- [BRIEF]
Your answer must contain each line of the listing in which "csrrs" appears, copied in full.

- [SUPPLIED ENTRIES]
· · ·

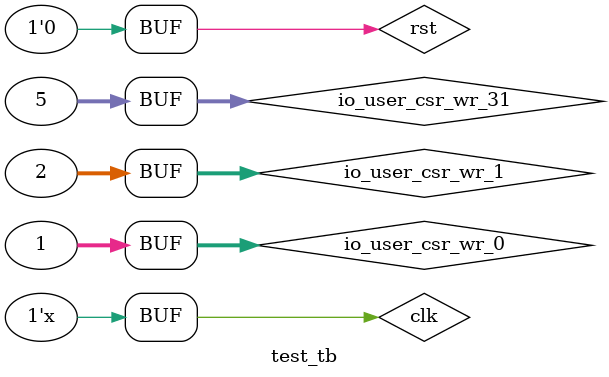
<source format=v>
module test_tb;

    reg clk;
    reg rst;
    wire io_has_event_rd;
    wire [31:0] io_event_recv_cnt;
    wire [31:0] io_event_processed_cnt;
    wire [31:0] io_event_type;
    wire  io_has_event_wr;
    reg  [31:0] io_user_csr_wr_0;
    reg  [31:0] io_user_csr_wr_1;
    reg  [31:0] io_user_csr_wr_31;

    wire [31:0] io_user_csr_rd_0;
    wire [31:0] io_user_csr_rd_1;
    wire [31:0] io_user_csr_rd_31;

    test_csr u0(
      .clock(clk),
      .reset(rst),
      .io_has_event_wr(io_has_event_wr),
      .io_has_event_rd(io_has_event_rd),
      .io_event_recv_cnt(io_event_recv_cnt),
      .io_event_processed_cnt(io_event_processed_cnt),
      .io_event_type(io_event_type),
      .io_user_csr_wr_0(io_user_csr_wr_0),
      .io_user_csr_wr_1(io_user_csr_wr_1),
      .io_user_csr_wr_31(io_user_csr_wr_31),
      .io_user_csr_rd_0(io_user_csr_rd_0),
      .io_user_csr_rd_1(io_user_csr_rd_1),
      .io_user_csr_rd_31(io_user_csr_rd_31)
    );

    assign io_has_event_wr = (io_has_event_rd == 0) && (io_event_recv_cnt == io_event_processed_cnt);

    initial begin
        clk = 0;
        rst = 1;
        io_user_csr_wr_0 = 1;
        io_user_csr_wr_1 = 2;
        io_user_csr_wr_31 = 3;
        #20;
        rst = 0;
        #130;io_user_csr_wr_31 = 5; 
        
    end
    
    always #5 clk = ~clk;
    
endmodule

/*
To test CSR module


test:
    add zero, zero, zero
    addi x10, x10, 0xF
    csrrw x10, 0x093, x10
    csrrw x1, 0x090, zero
    nop
    csrrs x2, 0x091, zero
    csrrs x3, 0x092, zero
    csrrw x1, 0x090, zero
    csrrw zero, 0x092, x2
    csrrs x4, 0x040, zero
    csrrw x5, 0x05F, zero   
    addi x7, zero, 5
    csrrw x6, 0x080, x7
    csrrs x7, 0x080, zero
    csrrw x6, 0x080, zero 
    addi x7, zero, 4
    csrrw x6, 0x081, x7
    csrrs x7, 0x081, zero
    csrrw x6, 0x081, zero 
    addi x7, zero, 3
    csrrw x6, 0x082, x7
    csrrs x7, 0x082, zero
    csrrw x6, 0x082, zero 
loop: jal loop
    nop
*/
</source>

· · ·

- [RESULT OF THIS EXERCISE]
    csrrs x2, 0x091, zero
    csrrs x3, 0x092, zero
    csrrs x4, 0x040, zero
    csrrs x7, 0x080, zero
    csrrs x7, 0x081, zero
    csrrs x7, 0x082, zero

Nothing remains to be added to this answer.